What the opera needs to animate it, as well as orchestral textures, is great singing, and this is somewhat absent from ETO’s cast, to a quite startling extent in a couple of the main roles. There are good caricatures in smaller roles: Dodon’s two sons Guidon (Thomas Elwin) and Aphron (Jerome Knox) are done as Tweedle-dee and Tweedle-dum characters so brainless that they manage to kill each other in the war, and Amy J Payne is a warm-hearted nanny Amelfa. Alys Mererid Roberts is a bright, sharp-edged Cockerel.
But not until the appearance in act two of the Queen of Shemakha as the beautiful foe of King Dodon do we get an aptly fine and sensual piece of singing from Paula Sides, and this provokes Grant Doyle’s Dodon to some knockabout comedy as he tries to respond to her wiles.
The two very different worlds of the first and second acts are not really resolved by the third act, where the impending marriage of King Dodon and Queen Shemakha is disrupted by the Astrologer, who claims the Queen as his reward for producing the Cockerel. Thereafter everything falls apart as Dodon kills the Astrologer, the Cockerel pecks Dodon to death, and the scene evaporates, leaving the resurrected Astrologer to remind us that the tale was just a dream – in this case, a rather unfortunately timed one.

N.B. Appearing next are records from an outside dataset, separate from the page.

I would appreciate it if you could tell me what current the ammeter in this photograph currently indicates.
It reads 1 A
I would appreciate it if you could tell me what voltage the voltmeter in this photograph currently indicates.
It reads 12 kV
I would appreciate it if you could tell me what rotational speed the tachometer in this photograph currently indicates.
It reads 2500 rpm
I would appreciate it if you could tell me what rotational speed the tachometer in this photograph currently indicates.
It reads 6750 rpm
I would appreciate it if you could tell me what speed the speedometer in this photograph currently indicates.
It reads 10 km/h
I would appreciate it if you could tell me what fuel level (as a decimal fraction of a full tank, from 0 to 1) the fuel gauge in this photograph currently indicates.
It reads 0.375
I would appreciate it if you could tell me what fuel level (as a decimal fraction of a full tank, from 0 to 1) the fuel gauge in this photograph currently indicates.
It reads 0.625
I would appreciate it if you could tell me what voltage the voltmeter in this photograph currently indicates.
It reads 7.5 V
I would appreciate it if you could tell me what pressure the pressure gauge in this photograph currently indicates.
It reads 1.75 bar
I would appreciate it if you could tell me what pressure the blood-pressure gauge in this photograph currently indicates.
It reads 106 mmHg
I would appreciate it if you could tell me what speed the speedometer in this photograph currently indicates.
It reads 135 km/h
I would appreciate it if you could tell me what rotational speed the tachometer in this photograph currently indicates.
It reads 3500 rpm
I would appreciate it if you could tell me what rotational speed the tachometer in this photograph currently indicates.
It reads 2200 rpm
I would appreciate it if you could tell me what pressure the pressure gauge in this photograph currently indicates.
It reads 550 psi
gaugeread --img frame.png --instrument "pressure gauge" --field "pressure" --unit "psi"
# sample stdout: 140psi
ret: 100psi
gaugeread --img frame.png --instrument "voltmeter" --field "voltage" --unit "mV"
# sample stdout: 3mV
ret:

Rimsky’s brilliantly precise and atmospheric music could be matched by a staging of equal precision; here in line with ETO’s much-admired track record of low-budget, audience-friendly productions, James Conway creates an effective but unsubtle splash in colourful designs by Neil Irish, lit by Rory Beaton. Gerry Cornelius’s conducting is efficient, but oddly deadpan. The chorus is excellent. Lovers of rare opera will surely want to collect this show as it tours the country; others may prefer ETO’s La Bohème.